Research
My current research includes following projects:
Real-time motion tracking for medical procedures
Real-time motion tracking of a target (patient body, organ, tumour, endoscope, catheter etc.) has very wide applications in medical care. For example, during external beam radiation therapy on pulmonary and abdominal tumours, delivering accurate radiation therapy is limited by the motion of the tumour as the patient breathes. The solution is to track the tumour’s location during radiotherapy, then compensate for the motion through respiratory gating or even adjust the beam to follow the tumour in real-time. We proposed to use implanted positron emission markers for real-time tumor tracking (PeTrack). By implanting positron emission markers into the tumor, and using pairs of position-sensitive detectors to detect the resulting annihilation gamma rays, the position of the tumor can be tracked in real-time with high accuracy. We are also applying this technique to image guided surgery. By integrating the PeTrack with surgical x-ray c-arm, we will be able to provide real-time feed-back of the position of the surgical instruments without constant x-ray imaging, thus reduce the radiation dose to patient and surgeons. We recently have successfuly applied PeTrack in motion correction during Positron Emission Tomography.

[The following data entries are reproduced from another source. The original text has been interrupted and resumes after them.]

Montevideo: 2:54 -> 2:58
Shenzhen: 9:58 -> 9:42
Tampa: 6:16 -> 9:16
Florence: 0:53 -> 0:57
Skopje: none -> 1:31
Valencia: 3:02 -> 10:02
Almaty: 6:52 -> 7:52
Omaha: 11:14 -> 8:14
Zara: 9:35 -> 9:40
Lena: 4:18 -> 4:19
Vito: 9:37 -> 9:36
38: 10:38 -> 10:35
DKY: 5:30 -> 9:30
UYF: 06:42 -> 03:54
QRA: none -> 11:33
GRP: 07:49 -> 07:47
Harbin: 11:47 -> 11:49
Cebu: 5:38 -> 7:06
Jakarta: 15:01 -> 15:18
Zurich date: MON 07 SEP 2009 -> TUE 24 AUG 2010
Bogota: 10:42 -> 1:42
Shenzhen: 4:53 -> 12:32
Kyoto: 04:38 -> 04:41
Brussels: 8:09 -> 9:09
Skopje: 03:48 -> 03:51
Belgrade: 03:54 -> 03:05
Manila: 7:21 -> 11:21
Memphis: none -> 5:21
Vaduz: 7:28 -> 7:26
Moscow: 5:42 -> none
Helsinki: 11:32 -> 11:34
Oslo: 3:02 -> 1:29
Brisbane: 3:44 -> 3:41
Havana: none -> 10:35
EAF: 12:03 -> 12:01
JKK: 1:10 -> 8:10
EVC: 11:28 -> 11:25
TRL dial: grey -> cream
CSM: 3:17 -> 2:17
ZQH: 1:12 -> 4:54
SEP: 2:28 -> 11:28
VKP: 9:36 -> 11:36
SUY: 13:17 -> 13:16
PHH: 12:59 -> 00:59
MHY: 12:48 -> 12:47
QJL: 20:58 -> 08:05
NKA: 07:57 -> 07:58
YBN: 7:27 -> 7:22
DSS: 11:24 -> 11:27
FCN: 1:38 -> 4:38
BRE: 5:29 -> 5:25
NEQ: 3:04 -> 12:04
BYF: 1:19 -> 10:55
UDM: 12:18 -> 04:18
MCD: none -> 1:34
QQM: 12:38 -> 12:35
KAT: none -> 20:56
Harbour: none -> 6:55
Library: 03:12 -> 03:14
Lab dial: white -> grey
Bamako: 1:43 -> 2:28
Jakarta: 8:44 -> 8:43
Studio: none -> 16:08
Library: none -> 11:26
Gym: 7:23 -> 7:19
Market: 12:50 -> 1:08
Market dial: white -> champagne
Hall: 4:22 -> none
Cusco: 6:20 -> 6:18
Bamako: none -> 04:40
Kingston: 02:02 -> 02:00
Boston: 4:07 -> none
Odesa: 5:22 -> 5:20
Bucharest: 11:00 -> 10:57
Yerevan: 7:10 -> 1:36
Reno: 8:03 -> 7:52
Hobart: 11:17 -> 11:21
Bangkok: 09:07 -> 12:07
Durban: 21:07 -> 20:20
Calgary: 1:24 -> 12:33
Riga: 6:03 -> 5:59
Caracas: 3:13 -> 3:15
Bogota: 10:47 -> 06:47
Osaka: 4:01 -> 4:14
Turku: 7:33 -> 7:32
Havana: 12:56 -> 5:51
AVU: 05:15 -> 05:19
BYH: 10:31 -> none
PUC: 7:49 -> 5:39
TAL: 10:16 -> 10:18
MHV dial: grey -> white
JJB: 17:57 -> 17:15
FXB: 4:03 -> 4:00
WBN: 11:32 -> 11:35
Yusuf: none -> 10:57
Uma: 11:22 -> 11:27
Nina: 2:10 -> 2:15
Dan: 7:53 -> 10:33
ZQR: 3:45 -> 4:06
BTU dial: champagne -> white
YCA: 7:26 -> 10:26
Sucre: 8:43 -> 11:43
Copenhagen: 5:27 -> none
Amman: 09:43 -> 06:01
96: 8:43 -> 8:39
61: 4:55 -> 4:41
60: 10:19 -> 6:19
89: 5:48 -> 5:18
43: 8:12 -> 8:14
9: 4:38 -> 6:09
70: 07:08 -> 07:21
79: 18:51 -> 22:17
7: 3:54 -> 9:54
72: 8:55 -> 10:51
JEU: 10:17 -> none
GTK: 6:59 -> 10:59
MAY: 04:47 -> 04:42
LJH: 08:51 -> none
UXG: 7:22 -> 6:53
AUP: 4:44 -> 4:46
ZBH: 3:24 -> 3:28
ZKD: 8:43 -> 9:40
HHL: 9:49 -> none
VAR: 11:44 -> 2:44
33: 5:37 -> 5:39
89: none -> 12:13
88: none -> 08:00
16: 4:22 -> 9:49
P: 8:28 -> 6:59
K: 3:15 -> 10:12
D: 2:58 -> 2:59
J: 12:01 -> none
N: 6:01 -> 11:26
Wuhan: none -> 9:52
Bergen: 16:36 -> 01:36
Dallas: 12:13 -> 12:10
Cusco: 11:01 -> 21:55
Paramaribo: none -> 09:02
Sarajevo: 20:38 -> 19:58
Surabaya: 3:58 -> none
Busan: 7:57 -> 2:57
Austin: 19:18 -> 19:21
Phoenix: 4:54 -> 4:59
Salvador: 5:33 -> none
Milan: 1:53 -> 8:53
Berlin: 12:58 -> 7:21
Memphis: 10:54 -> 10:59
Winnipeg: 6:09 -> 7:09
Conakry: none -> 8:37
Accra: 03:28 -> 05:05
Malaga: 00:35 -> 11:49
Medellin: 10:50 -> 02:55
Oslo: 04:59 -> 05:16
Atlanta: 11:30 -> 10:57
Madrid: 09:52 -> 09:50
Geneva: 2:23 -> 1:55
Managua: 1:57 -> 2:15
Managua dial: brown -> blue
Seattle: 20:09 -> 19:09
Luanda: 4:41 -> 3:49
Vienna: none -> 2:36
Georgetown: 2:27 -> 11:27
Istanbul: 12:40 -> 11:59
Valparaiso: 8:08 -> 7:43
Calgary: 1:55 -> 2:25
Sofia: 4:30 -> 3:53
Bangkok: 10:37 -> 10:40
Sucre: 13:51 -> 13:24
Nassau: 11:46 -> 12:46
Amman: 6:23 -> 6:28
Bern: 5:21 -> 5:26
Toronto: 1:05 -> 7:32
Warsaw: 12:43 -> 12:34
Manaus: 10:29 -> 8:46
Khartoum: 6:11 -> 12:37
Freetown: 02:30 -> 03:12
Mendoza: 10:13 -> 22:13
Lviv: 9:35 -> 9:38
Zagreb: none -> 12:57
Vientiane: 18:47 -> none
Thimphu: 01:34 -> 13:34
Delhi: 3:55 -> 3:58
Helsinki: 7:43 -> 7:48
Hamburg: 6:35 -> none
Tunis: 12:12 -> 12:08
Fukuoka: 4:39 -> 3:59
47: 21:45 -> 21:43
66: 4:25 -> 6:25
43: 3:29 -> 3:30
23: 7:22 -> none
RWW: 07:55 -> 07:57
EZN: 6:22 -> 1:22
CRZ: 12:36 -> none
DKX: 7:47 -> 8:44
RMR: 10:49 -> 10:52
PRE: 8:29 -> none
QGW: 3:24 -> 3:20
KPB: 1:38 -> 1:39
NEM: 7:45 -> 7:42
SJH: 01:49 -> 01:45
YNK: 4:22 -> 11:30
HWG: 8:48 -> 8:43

GPU based fast Monte Carlo Simulation
Monte Carlo simulation has become the most precise radiation dose calculation method in radiation therapy. However, it is a very computation intensive. Usually computer cluster is required to achieve a practical calculation time, which comes with significant infrastructure cost. Thanks to the development in the gaming industry, Graphics Processing Unit (GPU) becomes a highly cost effective solution for parallel computing. We have recently developed a GPU based Monte Carlo simulation system adopted from the well accepted Monte Carlo simulation package (EGSnrc). We would like to further develop the potential of this GPU based system and eventually apply it for clinical radiation therapy.
Dynamic Dual-energy x-ray imaging (dDEXI)
While x-ray fluoroscopy can be used to observe internal organ motion, automatic and accurate evaluation of the motion is usually hindered by the interference between bone and soft tissue signals. For example, during breathing, the regional lung density variation can be observed on the x-ray images, which may be used to diagnosis emphysema and chronic obstructive pulmonary diseases. However, due to the overlapping rib signal in the image, the accuracy of these analyses is questionable. Dual-Energy x-ray imaging can overcome this issue by separating bone and soft-tissue images, taking advantage of their different attenuation coefficients as a function of x-ray energy. We have developed the dDEXI technique that acquires two image sequences simultaneously, thus, it is free of motion artifacts. We also propose using dDEXI for lung tumour motion assessment. The oncologist can use this information to determine whether motion management is required during radiotherapy. dDEXI can be a faster, cheaper, low dose alternative to current motion assessment methods, such as MRI or 4D CT.